## [Exercise instructions]
Update the data below by replacing "scientific name" with "Latin name" everywhere it occurs, and change nothing else.

Stored data entries:
** begin **
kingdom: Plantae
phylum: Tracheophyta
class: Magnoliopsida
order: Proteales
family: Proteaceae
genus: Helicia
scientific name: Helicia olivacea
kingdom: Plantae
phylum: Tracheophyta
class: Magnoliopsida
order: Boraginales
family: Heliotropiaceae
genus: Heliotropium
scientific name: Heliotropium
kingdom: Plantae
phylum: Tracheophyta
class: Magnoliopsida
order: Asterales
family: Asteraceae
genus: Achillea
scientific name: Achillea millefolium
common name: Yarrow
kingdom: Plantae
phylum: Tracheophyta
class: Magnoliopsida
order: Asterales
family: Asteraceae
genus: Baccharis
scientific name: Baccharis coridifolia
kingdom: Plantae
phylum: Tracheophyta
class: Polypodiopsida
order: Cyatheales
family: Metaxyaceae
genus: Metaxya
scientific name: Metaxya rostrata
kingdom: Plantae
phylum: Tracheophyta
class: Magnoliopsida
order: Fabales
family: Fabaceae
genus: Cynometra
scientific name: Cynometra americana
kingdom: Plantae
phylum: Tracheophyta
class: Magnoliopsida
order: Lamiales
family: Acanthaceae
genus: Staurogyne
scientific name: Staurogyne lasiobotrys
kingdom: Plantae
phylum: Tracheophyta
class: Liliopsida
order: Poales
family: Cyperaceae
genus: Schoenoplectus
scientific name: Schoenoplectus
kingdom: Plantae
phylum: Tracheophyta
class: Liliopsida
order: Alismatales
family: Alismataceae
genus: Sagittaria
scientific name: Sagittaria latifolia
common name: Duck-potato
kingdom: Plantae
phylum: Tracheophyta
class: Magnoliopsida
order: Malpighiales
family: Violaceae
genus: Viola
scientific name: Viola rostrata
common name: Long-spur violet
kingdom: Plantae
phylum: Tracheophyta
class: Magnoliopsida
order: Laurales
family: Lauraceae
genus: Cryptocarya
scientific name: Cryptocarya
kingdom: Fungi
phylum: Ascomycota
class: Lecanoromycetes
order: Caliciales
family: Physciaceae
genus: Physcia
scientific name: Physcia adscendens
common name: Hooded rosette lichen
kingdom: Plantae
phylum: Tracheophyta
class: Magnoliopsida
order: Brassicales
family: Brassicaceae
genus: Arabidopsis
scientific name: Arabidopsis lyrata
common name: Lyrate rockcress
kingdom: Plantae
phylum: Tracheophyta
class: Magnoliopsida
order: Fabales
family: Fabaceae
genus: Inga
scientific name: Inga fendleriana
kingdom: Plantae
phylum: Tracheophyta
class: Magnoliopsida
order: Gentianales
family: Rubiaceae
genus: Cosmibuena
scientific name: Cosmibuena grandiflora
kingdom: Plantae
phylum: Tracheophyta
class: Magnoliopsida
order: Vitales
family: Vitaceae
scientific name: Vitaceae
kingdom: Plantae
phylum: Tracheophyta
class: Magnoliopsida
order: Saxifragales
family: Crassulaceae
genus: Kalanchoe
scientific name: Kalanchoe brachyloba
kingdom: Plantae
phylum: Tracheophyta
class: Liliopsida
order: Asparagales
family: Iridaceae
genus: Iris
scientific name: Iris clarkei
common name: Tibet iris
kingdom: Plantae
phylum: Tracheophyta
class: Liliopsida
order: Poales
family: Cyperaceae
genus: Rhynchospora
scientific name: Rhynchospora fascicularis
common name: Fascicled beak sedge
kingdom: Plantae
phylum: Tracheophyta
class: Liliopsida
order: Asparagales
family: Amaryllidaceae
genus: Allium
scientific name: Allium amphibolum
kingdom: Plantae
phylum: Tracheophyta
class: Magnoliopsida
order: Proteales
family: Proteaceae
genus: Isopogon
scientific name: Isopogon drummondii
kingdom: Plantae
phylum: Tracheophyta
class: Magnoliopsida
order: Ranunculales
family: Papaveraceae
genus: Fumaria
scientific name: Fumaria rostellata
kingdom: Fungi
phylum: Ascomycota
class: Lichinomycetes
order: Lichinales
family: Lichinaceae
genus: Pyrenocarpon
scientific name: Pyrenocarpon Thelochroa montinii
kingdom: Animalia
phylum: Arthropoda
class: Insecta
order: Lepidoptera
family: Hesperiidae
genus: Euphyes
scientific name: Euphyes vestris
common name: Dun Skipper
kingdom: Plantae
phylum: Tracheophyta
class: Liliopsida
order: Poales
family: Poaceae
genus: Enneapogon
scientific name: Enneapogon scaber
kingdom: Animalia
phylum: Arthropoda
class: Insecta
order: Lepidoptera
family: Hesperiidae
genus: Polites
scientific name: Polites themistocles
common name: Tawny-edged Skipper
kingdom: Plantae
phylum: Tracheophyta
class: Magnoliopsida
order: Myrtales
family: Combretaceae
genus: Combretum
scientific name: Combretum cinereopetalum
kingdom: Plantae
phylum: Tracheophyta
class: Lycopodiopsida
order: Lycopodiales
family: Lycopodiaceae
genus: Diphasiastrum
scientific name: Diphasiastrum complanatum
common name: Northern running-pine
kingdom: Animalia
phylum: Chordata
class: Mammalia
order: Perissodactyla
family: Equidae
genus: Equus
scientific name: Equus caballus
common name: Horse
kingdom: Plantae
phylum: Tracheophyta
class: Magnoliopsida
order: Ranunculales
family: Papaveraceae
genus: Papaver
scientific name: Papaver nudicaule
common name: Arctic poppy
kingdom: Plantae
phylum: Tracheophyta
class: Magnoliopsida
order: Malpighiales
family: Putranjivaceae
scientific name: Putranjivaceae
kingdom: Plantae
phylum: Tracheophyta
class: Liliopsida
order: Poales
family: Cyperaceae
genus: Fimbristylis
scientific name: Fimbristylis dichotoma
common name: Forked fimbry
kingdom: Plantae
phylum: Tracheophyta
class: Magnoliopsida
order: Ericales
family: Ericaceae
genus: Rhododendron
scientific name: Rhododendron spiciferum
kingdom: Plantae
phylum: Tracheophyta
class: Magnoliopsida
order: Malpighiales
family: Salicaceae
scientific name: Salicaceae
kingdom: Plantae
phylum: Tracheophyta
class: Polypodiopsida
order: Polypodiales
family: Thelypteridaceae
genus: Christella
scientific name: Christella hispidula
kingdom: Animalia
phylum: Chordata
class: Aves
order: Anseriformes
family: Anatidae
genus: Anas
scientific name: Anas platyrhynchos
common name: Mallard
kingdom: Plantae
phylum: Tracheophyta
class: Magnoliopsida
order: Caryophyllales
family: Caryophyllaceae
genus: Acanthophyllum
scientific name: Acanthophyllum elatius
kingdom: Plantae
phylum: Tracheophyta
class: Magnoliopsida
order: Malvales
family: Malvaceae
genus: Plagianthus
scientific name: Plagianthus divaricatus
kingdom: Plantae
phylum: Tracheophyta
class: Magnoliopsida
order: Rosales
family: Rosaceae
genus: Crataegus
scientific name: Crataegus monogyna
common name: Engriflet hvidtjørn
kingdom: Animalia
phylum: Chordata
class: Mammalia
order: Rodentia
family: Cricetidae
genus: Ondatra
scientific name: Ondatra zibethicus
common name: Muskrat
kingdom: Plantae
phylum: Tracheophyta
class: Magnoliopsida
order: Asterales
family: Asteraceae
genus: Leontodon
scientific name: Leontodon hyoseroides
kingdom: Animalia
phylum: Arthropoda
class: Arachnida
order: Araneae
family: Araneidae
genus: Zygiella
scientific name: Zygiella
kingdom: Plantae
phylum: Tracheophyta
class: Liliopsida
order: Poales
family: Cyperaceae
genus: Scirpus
** end **
## [Exercise solution]
kingdom: Plantae
phylum: Tracheophyta
class: Magnoliopsida
order: Proteales
family: Proteaceae
genus: Helicia
Latin name: Helicia olivacea
kingdom: Plantae
phylum: Tracheophyta
class: Magnoliopsida
order: Boraginales
family: Heliotropiaceae
genus: Heliotropium
Latin name: Heliotropium
kingdom: Plantae
phylum: Tracheophyta
class: Magnoliopsida
order: Asterales
family: Asteraceae
genus: Achillea
Latin name: Achillea millefolium
common name: Yarrow
kingdom: Plantae
phylum: Tracheophyta
class: Magnoliopsida
order: Asterales
family: Asteraceae
genus: Baccharis
Latin name: Baccharis coridifolia
kingdom: Plantae
phylum: Tracheophyta
class: Polypodiopsida
order: Cyatheales
family: Metaxyaceae
genus: Metaxya
Latin name: Metaxya rostrata
kingdom: Plantae
phylum: Tracheophyta
class: Magnoliopsida
order: Fabales
family: Fabaceae
genus: Cynometra
Latin name: Cynometra americana
kingdom: Plantae
phylum: Tracheophyta
class: Magnoliopsida
order: Lamiales
family: Acanthaceae
genus: Staurogyne
Latin name: Staurogyne lasiobotrys
kingdom: Plantae
phylum: Tracheophyta
class: Liliopsida
order: Poales
family: Cyperaceae
genus: Schoenoplectus
Latin name: Schoenoplectus
kingdom: Plantae
phylum: Tracheophyta
class: Liliopsida
order: Alismatales
family: Alismataceae
genus: Sagittaria
Latin name: Sagittaria latifolia
common name: Duck-potato
kingdom: Plantae
phylum: Tracheophyta
class: Magnoliopsida
order: Malpighiales
family: Violaceae
genus: Viola
Latin name: Viola rostrata
common name: Long-spur violet
kingdom: Plantae
phylum: Tracheophyta
class: Magnoliopsida
order: Laurales
family: Lauraceae
genus: Cryptocarya
Latin name: Cryptocarya
kingdom: Fungi
phylum: Ascomycota
class: Lecanoromycetes
order: Caliciales
family: Physciaceae
genus: Physcia
Latin name: Physcia adscendens
common name: Hooded rosette lichen
kingdom: Plantae
phylum: Tracheophyta
class: Magnoliopsida
order: Brassicales
family: Brassicaceae
genus: Arabidopsis
Latin name: Arabidopsis lyrata
common name: Lyrate rockcress
kingdom: Plantae
phylum: Tracheophyta
class: Magnoliopsida
order: Fabales
family: Fabaceae
genus: Inga
Latin name: Inga fendleriana
kingdom: Plantae
phylum: Tracheophyta
class: Magnoliopsida
order: Gentianales
family: Rubiaceae
genus: Cosmibuena
Latin name: Cosmibuena grandiflora
kingdom: Plantae
phylum: Tracheophyta
class: Magnoliopsida
order: Vitales
family: Vitaceae
Latin name: Vitaceae
kingdom: Plantae
phylum: Tracheophyta
class: Magnoliopsida
order: Saxifragales
family: Crassulaceae
genus: Kalanchoe
Latin name: Kalanchoe brachyloba
kingdom: Plantae
phylum: Tracheophyta
class: Liliopsida
order: Asparagales
family: Iridaceae
genus: Iris
Latin name: Iris clarkei
common name: Tibet iris
kingdom: Plantae
phylum: Tracheophyta
class: Liliopsida
order: Poales
family: Cyperaceae
genus: Rhynchospora
Latin name: Rhynchospora fascicularis
common name: Fascicled beak sedge
kingdom: Plantae
phylum: Tracheophyta
class: Liliopsida
order: Asparagales
family: Amaryllidaceae
genus: Allium
Latin name: Allium amphibolum
kingdom: Plantae
phylum: Tracheophyta
class: Magnoliopsida
order: Proteales
family: Proteaceae
genus: Isopogon
Latin name: Isopogon drummondii
kingdom: Plantae
phylum: Tracheophyta
class: Magnoliopsida
order: Ranunculales
family: Papaveraceae
genus: Fumaria
Latin name: Fumaria rostellata
kingdom: Fungi
phylum: Ascomycota
class: Lichinomycetes
order: Lichinales
family: Lichinaceae
genus: Pyrenocarpon
Latin name: Pyrenocarpon Thelochroa montinii
kingdom: Animalia
phylum: Arthropoda
class: Insecta
order: Lepidoptera
family: Hesperiidae
genus: Euphyes
Latin name: Euphyes vestris
common name: Dun Skipper
kingdom: Plantae
phylum: Tracheophyta
class: Liliopsida
order: Poales
family: Poaceae
genus: Enneapogon
Latin name: Enneapogon scaber
kingdom: Animalia
phylum: Arthropoda
class: Insecta
order: Lepidoptera
family: Hesperiidae
genus: Polites
Latin name: Polites themistocles
common name: Tawny-edged Skipper
kingdom: Plantae
phylum: Tracheophyta
class: Magnoliopsida
order: Myrtales
family: Combretaceae
genus: Combretum
Latin name: Combretum cinereopetalum
kingdom: Plantae
phylum: Tracheophyta
class: Lycopodiopsida
order: Lycopodiales
family: Lycopodiaceae
genus: Diphasiastrum
Latin name: Diphasiastrum complanatum
common name: Northern running-pine
kingdom: Animalia
phylum: Chordata
class: Mammalia
order: Perissodactyla
family: Equidae
genus: Equus
Latin name: Equus caballus
common name: Horse
kingdom: Plantae
phylum: Tracheophyta
class: Magnoliopsida
order: Ranunculales
family: Papaveraceae
genus: Papaver
Latin name: Papaver nudicaule
common name: Arctic poppy
kingdom: Plantae
phylum: Tracheophyta
class: Magnoliopsida
order: Malpighiales
family: Putranjivaceae
Latin name: Putranjivaceae
kingdom: Plantae
phylum: Tracheophyta
class: Liliopsida
order: Poales
family: Cyperaceae
genus: Fimbristylis
Latin name: Fimbristylis dichotoma
common name: Forked fimbry
kingdom: Plantae
phylum: Tracheophyta
class: Magnoliopsida
order: Ericales
family: Ericaceae
genus: Rhododendron
Latin name: Rhododendron spiciferum
kingdom: Plantae
phylum: Tracheophyta
class: Magnoliopsida
order: Malpighiales
family: Salicaceae
Latin name: Salicaceae
kingdom: Plantae
phylum: Tracheophyta
class: Polypodiopsida
order: Polypodiales
family: Thelypteridaceae
genus: Christella
Latin name: Christella hispidula
kingdom: Animalia
phylum: Chordata
class: Aves
order: Anseriformes
family: Anatidae
genus: Anas
Latin name: Anas platyrhynchos
common name: Mallard
kingdom: Plantae
phylum: Tracheophyta
class: Magnoliopsida
order: Caryophyllales
family: Caryophyllaceae
genus: Acanthophyllum
Latin name: Acanthophyllum elatius
kingdom: Plantae
phylum: Tracheophyta
class: Magnoliopsida
order: Malvales
family: Malvaceae
genus: Plagianthus
Latin name: Plagianthus divaricatus
kingdom: Plantae
phylum: Tracheophyta
class: Magnoliopsida
order: Rosales
family: Rosaceae
genus: Crataegus
Latin name: Crataegus monogyna
common name: Engriflet hvidtjørn
kingdom: Animalia
phylum: Chordata
class: Mammalia
order: Rodentia
family: Cricetidae
genus: Ondatra
Latin name: Ondatra zibethicus
common name: Muskrat
kingdom: Plantae
phylum: Tracheophyta
class: Magnoliopsida
order: Asterales
family: Asteraceae
genus: Leontodon
Latin name: Leontodon hyoseroides
kingdom: Animalia
phylum: Arthropoda
class: Arachnida
order: Araneae
family: Araneidae
genus: Zygiella
Latin name: Zygiella
kingdom: Plantae
phylum: Tracheophyta
class: Liliopsida
order: Poales
family: Cyperaceae
genus: Scirpus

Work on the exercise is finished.